Stored records »
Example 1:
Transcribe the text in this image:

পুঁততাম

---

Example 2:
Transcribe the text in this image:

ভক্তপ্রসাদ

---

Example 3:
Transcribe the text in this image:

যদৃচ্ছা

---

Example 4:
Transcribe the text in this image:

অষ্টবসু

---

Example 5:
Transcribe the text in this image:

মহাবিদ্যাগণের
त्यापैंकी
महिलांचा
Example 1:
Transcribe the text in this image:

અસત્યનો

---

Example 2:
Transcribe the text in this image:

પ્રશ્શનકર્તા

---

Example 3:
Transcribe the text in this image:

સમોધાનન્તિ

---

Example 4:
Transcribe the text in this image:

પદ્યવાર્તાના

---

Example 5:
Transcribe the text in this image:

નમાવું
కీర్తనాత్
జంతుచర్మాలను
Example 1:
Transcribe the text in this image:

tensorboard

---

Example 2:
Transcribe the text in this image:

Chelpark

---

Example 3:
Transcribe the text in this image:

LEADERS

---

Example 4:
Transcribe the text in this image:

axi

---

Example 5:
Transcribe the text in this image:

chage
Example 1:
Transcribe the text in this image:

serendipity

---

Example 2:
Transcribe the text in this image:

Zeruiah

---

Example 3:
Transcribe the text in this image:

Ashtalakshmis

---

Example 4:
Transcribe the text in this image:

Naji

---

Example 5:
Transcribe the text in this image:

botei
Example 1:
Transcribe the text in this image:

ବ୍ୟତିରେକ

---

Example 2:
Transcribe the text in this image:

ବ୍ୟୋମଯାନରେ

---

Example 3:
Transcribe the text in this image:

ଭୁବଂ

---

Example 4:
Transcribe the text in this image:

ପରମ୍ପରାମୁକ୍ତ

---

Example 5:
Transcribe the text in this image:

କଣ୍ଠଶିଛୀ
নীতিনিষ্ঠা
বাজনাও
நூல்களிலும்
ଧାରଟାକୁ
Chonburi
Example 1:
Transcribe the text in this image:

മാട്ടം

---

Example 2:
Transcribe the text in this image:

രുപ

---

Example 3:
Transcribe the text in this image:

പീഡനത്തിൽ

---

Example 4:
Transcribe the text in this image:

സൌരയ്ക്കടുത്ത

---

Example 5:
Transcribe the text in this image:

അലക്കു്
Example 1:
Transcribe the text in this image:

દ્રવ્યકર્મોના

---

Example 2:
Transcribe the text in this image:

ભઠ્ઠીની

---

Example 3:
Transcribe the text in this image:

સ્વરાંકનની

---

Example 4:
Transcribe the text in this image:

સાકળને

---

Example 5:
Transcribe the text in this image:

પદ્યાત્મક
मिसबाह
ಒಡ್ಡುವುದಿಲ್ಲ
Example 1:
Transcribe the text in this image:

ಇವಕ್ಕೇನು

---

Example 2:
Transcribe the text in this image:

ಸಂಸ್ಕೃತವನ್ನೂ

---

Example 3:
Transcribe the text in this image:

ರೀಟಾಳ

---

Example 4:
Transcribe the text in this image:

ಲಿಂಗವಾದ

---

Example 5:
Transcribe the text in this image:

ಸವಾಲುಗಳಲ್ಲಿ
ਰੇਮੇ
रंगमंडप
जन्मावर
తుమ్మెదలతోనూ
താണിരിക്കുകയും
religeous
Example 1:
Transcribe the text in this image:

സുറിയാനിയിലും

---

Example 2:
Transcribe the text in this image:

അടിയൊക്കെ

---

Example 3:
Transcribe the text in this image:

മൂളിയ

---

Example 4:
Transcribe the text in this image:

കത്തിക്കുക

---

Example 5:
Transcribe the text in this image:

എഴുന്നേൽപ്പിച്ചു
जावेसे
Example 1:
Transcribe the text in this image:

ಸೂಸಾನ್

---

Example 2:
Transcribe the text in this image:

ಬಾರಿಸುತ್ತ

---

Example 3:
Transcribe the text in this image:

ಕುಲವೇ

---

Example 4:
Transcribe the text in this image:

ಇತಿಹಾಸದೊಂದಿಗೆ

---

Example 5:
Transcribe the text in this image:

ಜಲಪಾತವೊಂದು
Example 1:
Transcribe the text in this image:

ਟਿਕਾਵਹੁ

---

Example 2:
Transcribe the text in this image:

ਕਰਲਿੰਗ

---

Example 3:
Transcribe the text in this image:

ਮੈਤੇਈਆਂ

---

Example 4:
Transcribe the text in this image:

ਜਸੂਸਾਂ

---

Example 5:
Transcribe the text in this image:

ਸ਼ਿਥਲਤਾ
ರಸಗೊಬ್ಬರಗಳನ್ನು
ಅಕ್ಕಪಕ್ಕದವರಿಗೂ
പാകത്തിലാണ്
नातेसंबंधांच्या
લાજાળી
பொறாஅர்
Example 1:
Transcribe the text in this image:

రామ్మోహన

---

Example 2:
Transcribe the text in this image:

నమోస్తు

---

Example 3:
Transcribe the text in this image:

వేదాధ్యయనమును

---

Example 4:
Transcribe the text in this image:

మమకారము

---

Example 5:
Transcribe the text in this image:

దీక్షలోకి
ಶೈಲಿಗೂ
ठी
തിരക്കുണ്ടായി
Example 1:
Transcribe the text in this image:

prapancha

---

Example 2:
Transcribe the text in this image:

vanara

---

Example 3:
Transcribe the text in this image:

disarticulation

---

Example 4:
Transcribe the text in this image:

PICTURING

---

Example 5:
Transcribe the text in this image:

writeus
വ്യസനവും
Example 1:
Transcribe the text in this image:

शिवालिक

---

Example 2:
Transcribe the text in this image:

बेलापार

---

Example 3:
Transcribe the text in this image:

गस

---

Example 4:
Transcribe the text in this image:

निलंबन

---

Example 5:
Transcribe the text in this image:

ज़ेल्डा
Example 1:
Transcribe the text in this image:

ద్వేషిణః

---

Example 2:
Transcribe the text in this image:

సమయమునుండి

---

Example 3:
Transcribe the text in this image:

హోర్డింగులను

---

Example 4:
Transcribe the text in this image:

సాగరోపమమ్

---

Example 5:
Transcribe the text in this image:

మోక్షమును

STATED PROBLEM » Copy every item above, keeping each character and line unchanged.

RESPONSE »
Example 1:
Transcribe the text in this image:

পুঁততাম

---

Example 2:
Transcribe the text in this image:

ভক্তপ্রসাদ

---

Example 3:
Transcribe the text in this image:

যদৃচ্ছা

---

Example 4:
Transcribe the text in this image:

অষ্টবসু

---

Example 5:
Transcribe the text in this image:

মহাবিদ্যাগণের
त्यापैंकी
महिलांचा
Example 1:
Transcribe the text in this image:

અસત્યનો

---

Example 2:
Transcribe the text in this image:

પ્રશ્શનકર્તા

---

Example 3:
Transcribe the text in this image:

સમોધાનન્તિ

---

Example 4:
Transcribe the text in this image:

પદ્યવાર્તાના

---

Example 5:
Transcribe the text in this image:

નમાવું
కీర్తనాత్
జంతుచర్మాలను
Example 1:
Transcribe the text in this image:

tensorboard

---

Example 2:
Transcribe the text in this image:

Chelpark

---

Example 3:
Transcribe the text in this image:

LEADERS

---

Example 4:
Transcribe the text in this image:

axi

---

Example 5:
Transcribe the text in this image:

chage
Example 1:
Transcribe the text in this image:

serendipity

---

Example 2:
Transcribe the text in this image:

Zeruiah

---

Example 3:
Transcribe the text in this image:

Ashtalakshmis

---

Example 4:
Transcribe the text in this image:

Naji

---

Example 5:
Transcribe the text in this image:

botei
Example 1:
Transcribe the text in this image:

ବ୍ୟତିରେକ

---

Example 2:
Transcribe the text in this image:

ବ୍ୟୋମଯାନରେ

---

Example 3:
Transcribe the text in this image:

ଭୁବଂ

---

Example 4:
Transcribe the text in this image:

ପରମ୍ପରାମୁକ୍ତ

---

Example 5:
Transcribe the text in this image:

କଣ୍ଠଶିଛୀ
নীতিনিষ্ঠা
বাজনাও
நூல்களிலும்
ଧାରଟାକୁ
Chonburi
Example 1:
Transcribe the text in this image:

മാട്ടം

---

Example 2:
Transcribe the text in this image:

രുപ

---

Example 3:
Transcribe the text in this image:

പീഡനത്തിൽ

---

Example 4:
Transcribe the text in this image:

സൌരയ്ക്കടുത്ത

---

Example 5:
Transcribe the text in this image:

അലക്കു്
Example 1:
Transcribe the text in this image:

દ્રવ્યકર્મોના

---

Example 2:
Transcribe the text in this image:

ભઠ્ઠીની

---

Example 3:
Transcribe the text in this image:

સ્વરાંકનની

---

Example 4:
Transcribe the text in this image:

સાકળને

---

Example 5:
Transcribe the text in this image:

પદ્યાત્મક
मिसबाह
ಒಡ್ಡುವುದಿಲ್ಲ
Example 1:
Transcribe the text in this image:

ಇವಕ್ಕೇನು

---

Example 2:
Transcribe the text in this image:

ಸಂಸ್ಕೃತವನ್ನೂ

---

Example 3:
Transcribe the text in this image:

ರೀಟಾಳ

---

Example 4:
Transcribe the text in this image:

ಲಿಂಗವಾದ

---

Example 5:
Transcribe the text in this image:

ಸವಾಲುಗಳಲ್ಲಿ
ਰੇਮੇ
रंगमंडप
जन्मावर
తుమ్మెదలతోనూ
താണിരിക്കുകയും
religeous
Example 1:
Transcribe the text in this image:

സുറിയാനിയിലും

---

Example 2:
Transcribe the text in this image:

അടിയൊക്കെ

---

Example 3:
Transcribe the text in this image:

മൂളിയ

---

Example 4:
Transcribe the text in this image:

കത്തിക്കുക

---

Example 5:
Transcribe the text in this image:

എഴുന്നേൽപ്പിച്ചു
जावेसे
Example 1:
Transcribe the text in this image:

ಸೂಸಾನ್

---

Example 2:
Transcribe the text in this image:

ಬಾರಿಸುತ್ತ

---

Example 3:
Transcribe the text in this image:

ಕುಲವೇ

---

Example 4:
Transcribe the text in this image:

ಇತಿಹಾಸದೊಂದಿಗೆ

---

Example 5:
Transcribe the text in this image:

ಜಲಪಾತವೊಂದು
Example 1:
Transcribe the text in this image:

ਟਿਕਾਵਹੁ

---

Example 2:
Transcribe the text in this image:

ਕਰਲਿੰਗ

---

Example 3:
Transcribe the text in this image:

ਮੈਤੇਈਆਂ

---

Example 4:
Transcribe the text in this image:

ਜਸੂਸਾਂ

---

Example 5:
Transcribe the text in this image:

ਸ਼ਿਥਲਤਾ
ರಸಗೊಬ್ಬರಗಳನ್ನು
ಅಕ್ಕಪಕ್ಕದವರಿಗೂ
പാകത്തിലാണ്
नातेसंबंधांच्या
લાજાળી
பொறாஅர்
Example 1:
Transcribe the text in this image:

రామ్మోహన

---

Example 2:
Transcribe the text in this image:

నమోస్తు

---

Example 3:
Transcribe the text in this image:

వేదాధ్యయనమును

---

Example 4:
Transcribe the text in this image:

మమకారము

---

Example 5:
Transcribe the text in this image:

దీక్షలోకి
ಶೈಲಿಗೂ
ठी
തിരക്കുണ്ടായി
Example 1:
Transcribe the text in this image:

prapancha

---

Example 2:
Transcribe the text in this image:

vanara

---

Example 3:
Transcribe the text in this image:

disarticulation

---

Example 4:
Transcribe the text in this image:

PICTURING

---

Example 5:
Transcribe the text in this image:

writeus
വ്യസനവും
Example 1:
Transcribe the text in this image:

शिवालिक

---

Example 2:
Transcribe the text in this image:

बेलापार

---

Example 3:
Transcribe the text in this image:

गस

---

Example 4:
Transcribe the text in this image:

निलंबन

---

Example 5:
Transcribe the text in this image:

ज़ेल्डा
Example 1:
Transcribe the text in this image:

ద్వేషిణః

---

Example 2:
Transcribe the text in this image:

సమయమునుండి

---

Example 3:
Transcribe the text in this image:

హోర్డింగులను

---

Example 4:
Transcribe the text in this image:

సాగరోపమమ్

---

Example 5:
Transcribe the text in this image:

మోక్షమును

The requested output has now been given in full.